Dumoulin’s pressing of the ‘pause’ button on his career came as something of a shock, as it came after two excellent years. He won the Giro D’Italia and the World Championship Time Trial, both individual and team, in 2017 and finished second in the Worlds, the Giro and the Tour the following year. He seemed to be on the verge of joining the elite of Grand Tour riders when the pandemic struck and disrupted the racing calendar. An excellent individual time trial (ITT) racer as well as climber, he has the necessary tools to become a champion. What was missing, suddenly, was the motivation.

Tom Dumoulin
Celebrating the win of the 2017 Giro d’Italia.

Making changes

Whatever Dumoulin did in the five months he was away from racing apparently reignited his passion for road racing. He returned to the sport in late June of 2021 for the Tour de Suisse, happy to work as a domestique for his teammates.

“The problem of the last three years was that I lost the pleasure in my job and the race,” Dumoulin told the Belgian newspaper Het Nieuwsblad before the Tour de Suisse.
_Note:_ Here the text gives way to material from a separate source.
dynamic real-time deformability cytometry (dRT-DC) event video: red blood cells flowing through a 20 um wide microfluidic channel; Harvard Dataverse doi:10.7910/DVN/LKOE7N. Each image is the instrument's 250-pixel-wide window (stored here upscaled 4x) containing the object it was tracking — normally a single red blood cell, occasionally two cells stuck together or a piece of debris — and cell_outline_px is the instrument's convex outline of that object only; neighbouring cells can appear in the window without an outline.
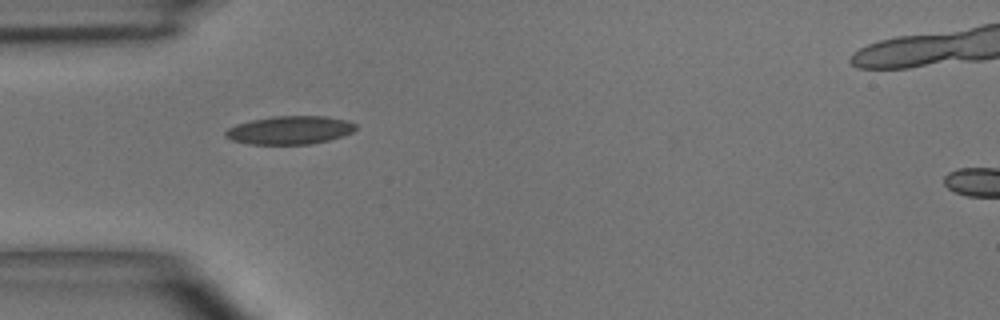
{"species": "common noctule bat (a hibernating species)", "species_latin": "Nyctalus noctula", "temperature_condition": "room temperature", "stored_images_in_passage": 3, "camera_frame_rate_fps": 3000, "um_per_image_px": 0.085, "animal": {"sex": "male", "body_mass_g": 15.6}, "frame": {"image": 1, "passage_image": 2, "time_ms": 1.333, "image_size_px": [1000, 320], "cell_outline_px": [[356, 128], [352, 132], [328, 140], [312, 144], [248, 144], [232, 140], [224, 136], [224, 132], [228, 128], [236, 124], [252, 120], [272, 116], [328, 116], [348, 120], [356, 124]], "centroid_in_image_um": [24.62, 11.05], "position_along_channel_um": 60.4, "area_um2": 21.5}}
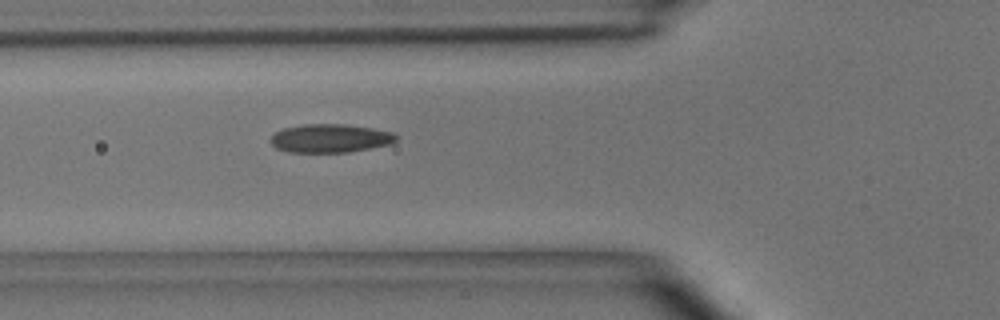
{"frame": {"image": 2, "passage_image": 3, "time_ms": 2.333, "image_size_px": [1000, 320], "cell_outline_px": [[396, 140], [392, 144], [348, 152], [288, 152], [276, 148], [272, 144], [272, 136], [276, 132], [284, 128], [304, 124], [344, 124], [372, 128], [392, 132], [396, 136]], "centroid_in_image_um": [28.08, 11.76], "position_along_channel_um": 97.7, "area_um2": 20.69}}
“I had forgotten what I liked and didn’t like. Now I know that again. That period without racing was very instructive for me. I know again what kind of rider Tom Dumoulin is.”

He then won his national ITT for the fourth time and finished second in the Tokyo Olympics ITT, behind Roglič. He was training for the Road World Championships when he got into an accident and broke his wrist, putting an end to a truly topsy-turvy season.

“That’s a big deception, because I just got really good at [racing] again,” he said in a team statement at the time. “I had a lot of confidence that I could ride a very strong month.”

Though the year ended badly for Dumoulin, his decision and what came of it has been a revelation in a year that has seen other elite athletes, such as Japanese tennis player Naomi Osaka and American gymnast Simone Biles pause their athletic schedules due to the pressure they felt.

The right network

It was important for Dumoulin (and for Biles) that he had a supportive team that went out of its way to accommodate and support him.

“He has been rock bottom and the most important thing is that he doesn’t get to that again,” Jumbo-Visma directeur sportif Merijn Zeeman told Cyclingnews.

“We adapt as a team to his ambitions and there are multiple options. We can go in any direction but the only thing is that he’s happy in what he’s doing, and then he can go and get results. The most important thing is that he combines happiness with being an athlete.”

Probably the biggest lesson for all, including Dumoulin, is that sometimes you have to stop doing what you are doing to understand how much (or how little) it means to you.